-1

I'm trying to logging text from this URL site: http://radio.nolife-radio.com:8000/played.html into a text file. I've decided to try using the Python Logging module. So far I got nothing, I have been reading some here: http://docs.python.org/dev/library/logging.html Not sure if I should use the SocketHandler or HTTPHandler. I'm quite new to this and still looking through the tutorials. There might be an easier solution using Urllib or something I don't know. The URL site is a radio station and is updated after each track. I want the updated information to be logged. Here is the progress so far:

import logging, logging.handlers

logger = logging.getLogger('Radio Station')
logger.setLevel(logging.INFO)
fh = logging.FileHandler('thread.log')
fh.setLevel(logging.INFO)
formatter = logging.Formatter("%(asctime)s - %(name)s - %(levelname)s - %(message)s")
fh.setFormatter(formatter)
logger.addHandler(fh)
host = 'localhost:8000'
url = 'www.radio.nolife-radio.com:8000/played.html'
http_handler = logging.handlers.HTTPHandler(host, url, method='GET')
logger.addHandler(http_handler)
logger.info("")

The code above doesn't work at the moment. If I remove the HTTP code, this is the outcome:

2013-11-11 00:22:19,640 - Radio Station - INFO -

Any help would be appreciated.

1 Answers1

1

OK, a quick example here with urllib that should be fine on Windows, you will have to solve the problem of what to do with the HTML you get (I recommend that you use the Beautiful Soup module for parsing HTML).

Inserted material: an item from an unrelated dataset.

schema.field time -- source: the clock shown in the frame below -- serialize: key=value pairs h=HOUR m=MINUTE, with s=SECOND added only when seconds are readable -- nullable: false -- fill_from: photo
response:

from urllib import FancyURLopener

page_url = "http://radio.nolife-radio.com:8000/played.html"

class myUrlOpener( FancyURLopener ):
    version = "Mozilla/5.0 (Windows; U; Windows NT 5.1; it; rv:1.8.1.11) Gecko/20071127 Firefox/2.0.0.11"

opener = myUrlOpener()

page_contents = opener.open( page_url ).read()

print page_contents

This may be a little more complicated than the basic examples you will find on the internet, as this site doesn't seem to accept requests from the Python urllib User Agent. Here, by invoking FancyURLopener we can set the User Agent to be that of Firefox on Windows.

Check that site's (nolife-radio.com) policy regarding the scraping of content from their pages.

msturdy
  • 10,479
  • 11
  • 41
  • 52